E então, quem teria vergonha de quem agora? Os novos dos velhos, os velhos dos novos? E assim as construções antes imponentes, luxuosas que abrigavam ou uma família muito próspera ou um fazendeiro muito cretino e mau ficam acuadas nas esquinas ou incrustadas na nova malha urbana das cidades. "Pequeninas", sujas, mal iluminadas, em ruínas românticas, abrigando vândalos, segredando almas, vigiando o trânsito, aguardando a demolição, beirando a descaracterização... assistindo de camarote a cidade se tornando high-tech.
Enquanto isso, meu coração sofre com estes marcos do tempo...

quarta-feira, 10 de março de 2010

Menina Provinciana

Definitivamente eu desisto de aprender a ser uma pessoa urbana super antenada nas revoluções tecnológicas, demográficas, medicinais e sexuais neste mundo moderno onde o hit é estar sempre banda larga mode on.

É simples: quanto mais ligado com o mundo vocêfica, mais cresce seu isolamento físico: você pode ser assanhado o quanto for na vida virtual, no mundo real você se treme todo pra dizer um "oi" pra algum amigo de orkut, msn, facebook, twitter e afins e não tem a mesma rapidez pra encadear uma conversa interessante cara-a-cara.

Provavelmente, você já abreviou tantas vezes diversas palavras que em algum momento se sentiu imbecil ao tentar escrever façanha com "ss", separar assustado assim a-ssus-ta-do, e soletrar hoje simplesmente com o-g, que sua consciência ou sua própria professora de redação o forçou a sair dessas trevas pelo bem da língua e da visão de quem irá ler sua produção ortográfica.

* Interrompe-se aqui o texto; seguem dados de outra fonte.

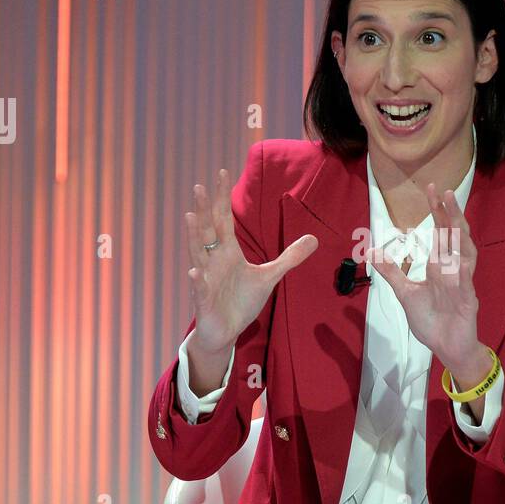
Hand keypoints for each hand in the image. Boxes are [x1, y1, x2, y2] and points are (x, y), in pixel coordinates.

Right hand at [185, 167, 316, 353]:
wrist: (225, 330)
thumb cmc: (241, 301)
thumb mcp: (270, 276)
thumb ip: (289, 257)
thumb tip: (314, 239)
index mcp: (228, 251)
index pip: (223, 219)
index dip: (222, 197)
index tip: (222, 173)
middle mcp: (214, 260)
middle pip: (207, 230)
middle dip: (204, 209)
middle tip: (200, 186)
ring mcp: (206, 278)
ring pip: (197, 253)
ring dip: (194, 236)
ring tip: (190, 216)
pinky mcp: (203, 299)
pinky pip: (199, 288)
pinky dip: (197, 280)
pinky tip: (194, 271)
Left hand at [367, 182, 486, 376]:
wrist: (447, 347)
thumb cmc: (431, 320)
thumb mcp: (405, 293)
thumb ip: (392, 272)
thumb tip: (371, 253)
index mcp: (441, 266)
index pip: (441, 232)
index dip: (438, 211)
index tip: (432, 189)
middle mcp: (454, 269)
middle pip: (455, 236)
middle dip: (451, 215)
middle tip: (446, 192)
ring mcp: (463, 284)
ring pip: (466, 254)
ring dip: (461, 236)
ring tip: (455, 217)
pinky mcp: (468, 301)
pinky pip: (465, 284)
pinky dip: (462, 273)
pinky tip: (457, 262)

Outra coisa irritante é aquela abstinência absurda de conexão quando você precisa baixar um trabalho, mandar um currículo com urgência pra alguma empresa, conversar com seu orientador, ver o novo clipe da Rihanna ou apenas jogar UNO com um amigo boêmio no msn naqueles dias de decadência total online. Muitas vezes você, por causa deste vício já amaldiçoou seu modem, espancou sua cpu, destratou verbalmente seu monitor e quase se jogou no chão de raiva, após atirar muitos bibelôs, travesseiros e copos em todas as direções. Eu também já passei por isso, aliás, passo quase o tempo todo porque Murphy insiste em ser meu bf!

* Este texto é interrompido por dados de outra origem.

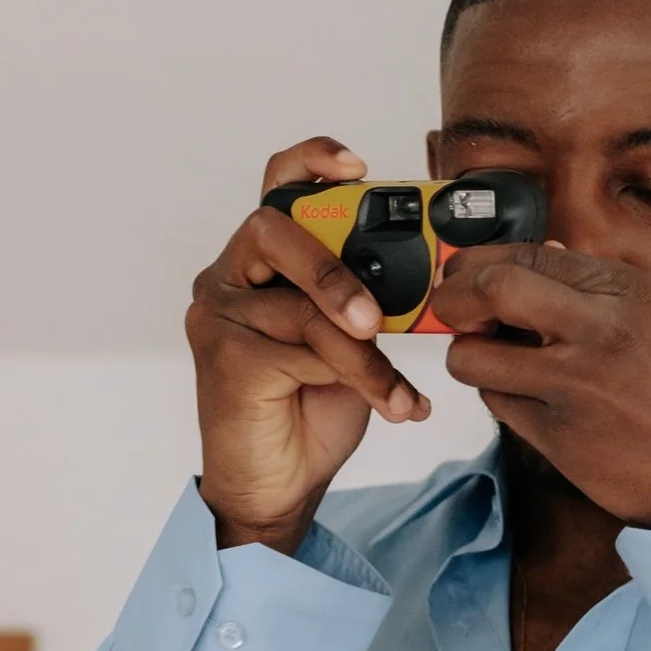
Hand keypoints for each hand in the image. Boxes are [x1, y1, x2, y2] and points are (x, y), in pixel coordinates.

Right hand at [188, 142, 429, 555]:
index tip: (357, 166)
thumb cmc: (313, 406)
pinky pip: (300, 353)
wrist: (280, 487)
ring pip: (301, 308)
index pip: (278, 188)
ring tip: (400, 389)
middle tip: (377, 316)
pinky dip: (357, 379)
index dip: (312, 163)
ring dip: (362, 353)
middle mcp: (229, 278)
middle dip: (334, 269)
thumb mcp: (354, 340)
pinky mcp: (224, 358)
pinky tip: (391, 405)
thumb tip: (431, 274)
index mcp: (262, 261)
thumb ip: (370, 298)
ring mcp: (219, 316)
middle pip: (274, 231)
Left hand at [430, 245, 650, 524]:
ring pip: (472, 357)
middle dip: (452, 296)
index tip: (467, 273)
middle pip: (489, 290)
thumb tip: (541, 253)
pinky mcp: (557, 437)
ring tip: (494, 357)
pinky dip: (502, 395)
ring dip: (470, 354)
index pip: (527, 254)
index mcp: (626, 291)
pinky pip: (496, 404)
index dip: (481, 262)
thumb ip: (596, 283)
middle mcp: (598, 332)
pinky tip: (529, 395)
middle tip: (450, 306)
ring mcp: (574, 387)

Semestre passado quase atirei meu celular pela janela. Não prestava nunca quando eu queria telefonar, estava quase sempre sem sinal, sem bateria, sem crédito, vibrava sem quê nem porquê, o despertador não funcionava, um suplício! E o pior foi a sessão de trotes atrás de um tal de Zeca, mas isso é outra história sem emoção.

O fato de sempre anotar as coisas em papéis coloridos, colantes, brinlhantes pra depois passar a limpo pro pc me transforma numa pessoa não prática que não tem pena das árvores. Não sou nada sem cadernos, canetas e borracha, aliás amo lápis.

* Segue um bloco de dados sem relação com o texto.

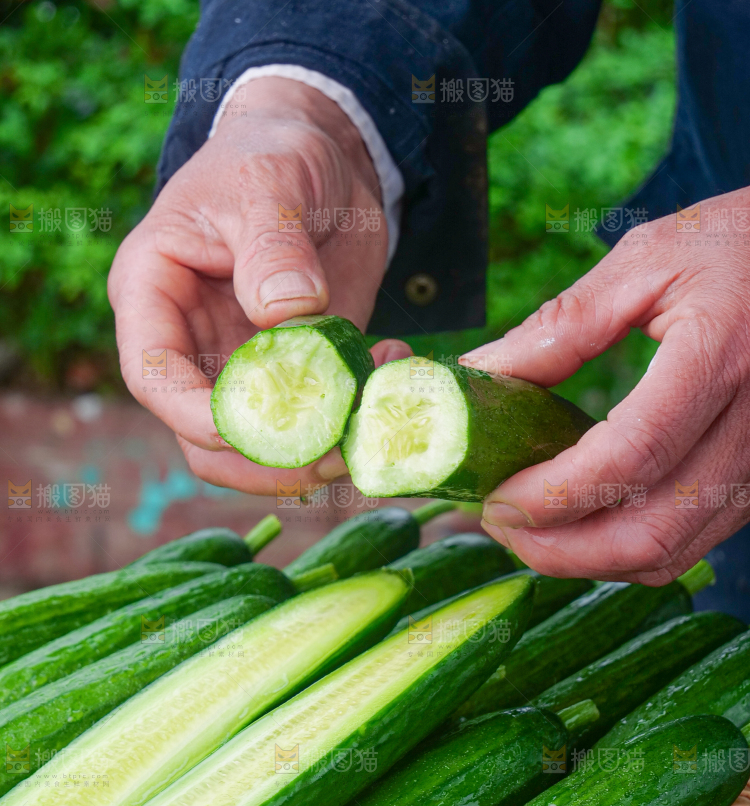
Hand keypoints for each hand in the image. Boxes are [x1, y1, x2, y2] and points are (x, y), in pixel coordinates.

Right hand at [109, 77, 409, 495]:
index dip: (192, 413)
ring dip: (319, 449)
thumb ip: (272, 245)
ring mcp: (244, 364)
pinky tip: (391, 362)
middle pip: (205, 435)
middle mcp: (192, 342)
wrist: (322, 155)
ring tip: (376, 407)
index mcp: (155, 293)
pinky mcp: (298, 371)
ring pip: (262, 444)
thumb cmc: (272, 152)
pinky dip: (354, 413)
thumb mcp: (269, 182)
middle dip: (267, 454)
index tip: (247, 427)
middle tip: (338, 443)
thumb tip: (286, 314)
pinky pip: (317, 417)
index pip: (153, 374)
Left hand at [461, 189, 749, 583]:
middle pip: (651, 530)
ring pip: (670, 552)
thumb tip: (481, 373)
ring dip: (588, 559)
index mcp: (720, 357)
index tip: (496, 499)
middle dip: (561, 548)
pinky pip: (689, 544)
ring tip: (528, 529)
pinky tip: (581, 524)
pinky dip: (625, 551)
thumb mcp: (647, 262)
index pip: (632, 454)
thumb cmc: (734, 248)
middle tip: (499, 523)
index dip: (555, 493)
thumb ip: (563, 324)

Porém o ápice dessa inadequação paramétrica da minha pessoa ao vasto mundo online for real foi a busca desenfreada e cansativa por uma caixa de grampos. Perto da minha casa tem 4 farmácias, 1 mega shopping e 1 supermercado mas não, nenhum vende grampo. COMO ASSIM?? As chapinhas e os cachos a babyliss não se mantêm sem teouca e bobes. Pelo menos no meu cabelo.

Talvez eu precise me mudar para o campo.